While TLS keys and cache hosts are just a class of data/servers, the idea could be expanded to other sensitive data and other host classes. At the moment though, we can focus on this specific objective to define a solution that's better than the current situation.
Constraints
While discussing this topic with some members of Traffic Team we agreed that any proposal should avoid the needing of any manual (human) intervention to complete the boot process and have the host ready to be pooled.
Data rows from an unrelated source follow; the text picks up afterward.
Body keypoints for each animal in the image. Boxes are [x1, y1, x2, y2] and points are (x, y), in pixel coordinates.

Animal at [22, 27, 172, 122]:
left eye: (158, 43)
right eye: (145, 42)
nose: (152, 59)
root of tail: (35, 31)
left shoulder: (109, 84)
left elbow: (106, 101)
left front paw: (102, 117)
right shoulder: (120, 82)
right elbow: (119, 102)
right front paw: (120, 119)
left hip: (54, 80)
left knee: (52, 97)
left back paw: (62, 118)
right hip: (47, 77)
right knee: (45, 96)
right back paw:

This means that (for example) we can't ask someone to manually fetch/unlock/decrypt TLS keys on the target host at each boot.
Implementation
After discussing various proposals with the Traffic Team, I've settled on a easy roadmap that should provide most of the benefit and at the same time being improvable in the future with more sophisticated techniques, meaning using tmpfs storage (managed by systemd) and let Puppet download TLS material as it already does, but defining some more dependencies to be sure the order is respected. This allow us to implement this in a relatively short time and reuse most of the existing components (acme_cert puppet module, systemd-tmpfiles)
The steps needed to consider a cache host fully operative
- First puppet run on boot is executed, to ensure
- tmpfiles directory for TLS keys are created and appropriate permissions are set
- TLS keys and certificates are dowloaded into the volatile directories (acme_cert module and DigiCert ones too) (depends, on puppet, on the previous step)
- Puppet tries to start HAProxy service, if all previous steps are ok. HAProxy service also checks as pre-requisite that TLS material is valid (not expired).
List of tasks
-
Define new type of systemd unit for puppet (path) (T387799) - Create tmpfiles.d configuration for TLS certificates (T387826)
- Allow acme_cert and sslcert Puppet modules to allow dowloading certificates into different locations (T387929)
- Write a ExecStartPre script to check that TLS material is currently valid (T388147)
- Edit HAProxy configuration and acme_cert/sslcert to use certificates from volatile storage
- Start on single host (cp4047 that is already depooled and silenced) and test
- Deploy on 2 hosts (upload|text) serving live traffic (cp7001|cp7009)
- Deploy on whole DC (magru)
- Deploy everywhere
- magru
- ulsfo
- eqsin
- codfw
- drmrs
- eqiad
- esams
- Shred old certificates